(Stored data)
-------------------------

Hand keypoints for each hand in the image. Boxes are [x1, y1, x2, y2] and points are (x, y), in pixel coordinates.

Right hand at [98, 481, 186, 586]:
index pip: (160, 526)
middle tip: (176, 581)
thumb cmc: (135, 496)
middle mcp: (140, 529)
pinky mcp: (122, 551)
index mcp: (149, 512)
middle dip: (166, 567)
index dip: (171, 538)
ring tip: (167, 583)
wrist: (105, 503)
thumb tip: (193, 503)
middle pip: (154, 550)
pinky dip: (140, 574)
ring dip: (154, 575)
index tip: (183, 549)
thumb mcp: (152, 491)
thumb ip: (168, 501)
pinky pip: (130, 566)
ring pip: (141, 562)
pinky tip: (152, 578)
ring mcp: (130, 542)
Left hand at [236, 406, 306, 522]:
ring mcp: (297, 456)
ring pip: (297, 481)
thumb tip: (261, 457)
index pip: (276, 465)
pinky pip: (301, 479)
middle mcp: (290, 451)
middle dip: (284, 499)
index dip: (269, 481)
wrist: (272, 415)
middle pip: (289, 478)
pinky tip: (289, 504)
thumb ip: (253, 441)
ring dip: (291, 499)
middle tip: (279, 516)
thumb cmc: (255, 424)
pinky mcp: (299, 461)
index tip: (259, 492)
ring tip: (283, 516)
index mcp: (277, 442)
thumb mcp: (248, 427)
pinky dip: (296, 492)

-------------------------

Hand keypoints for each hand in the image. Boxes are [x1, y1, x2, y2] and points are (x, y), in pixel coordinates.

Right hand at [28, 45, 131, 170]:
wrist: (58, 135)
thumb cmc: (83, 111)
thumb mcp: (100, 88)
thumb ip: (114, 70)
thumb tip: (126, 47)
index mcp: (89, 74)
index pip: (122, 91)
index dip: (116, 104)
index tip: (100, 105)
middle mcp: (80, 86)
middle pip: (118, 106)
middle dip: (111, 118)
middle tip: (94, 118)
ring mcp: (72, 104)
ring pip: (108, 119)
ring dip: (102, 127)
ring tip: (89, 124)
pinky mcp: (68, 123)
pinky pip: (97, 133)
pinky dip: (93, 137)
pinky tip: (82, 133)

-------------------------

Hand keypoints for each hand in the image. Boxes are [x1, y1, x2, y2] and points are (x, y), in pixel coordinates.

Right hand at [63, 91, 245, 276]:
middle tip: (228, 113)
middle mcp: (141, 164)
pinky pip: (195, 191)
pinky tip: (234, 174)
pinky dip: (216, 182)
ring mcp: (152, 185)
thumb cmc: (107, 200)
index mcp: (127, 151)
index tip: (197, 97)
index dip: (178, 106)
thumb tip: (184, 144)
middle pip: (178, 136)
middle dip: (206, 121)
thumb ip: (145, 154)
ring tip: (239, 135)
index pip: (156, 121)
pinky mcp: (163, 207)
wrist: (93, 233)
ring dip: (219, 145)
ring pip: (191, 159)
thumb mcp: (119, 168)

-------------------------

Please make an exact copy of the lines above from the line with "thumb tip: (193, 503)" through the line with "pinky dip: (296, 492)", both ends included.

thumb tip: (193, 503)
middle pip: (154, 550)
pinky dip: (140, 574)
ring dip: (154, 575)
index tip: (183, 549)
thumb mcp: (152, 491)
thumb ip: (168, 501)
pinky pip: (130, 566)
ring pip: (141, 562)
pinky tip: (152, 578)
ring mcp: (130, 542)
Left hand at [236, 406, 306, 522]:
ring mcp: (297, 456)
ring pip: (297, 481)
thumb tip: (261, 457)
index pip: (276, 465)
pinky pip: (301, 479)
middle mcp: (290, 451)
middle dip: (284, 499)
index dip: (269, 481)
wrist: (272, 415)
middle pip: (289, 478)
pinky tip: (289, 504)
thumb ip: (253, 441)
ring dip: (291, 499)
middle tip: (279, 516)
thumb cmc: (255, 424)
pinky mcp: (299, 461)
index tip: (259, 492)
ring tip: (283, 516)
index mcp: (277, 442)
thumb mcp: (248, 427)
pinky dip: (296, 492)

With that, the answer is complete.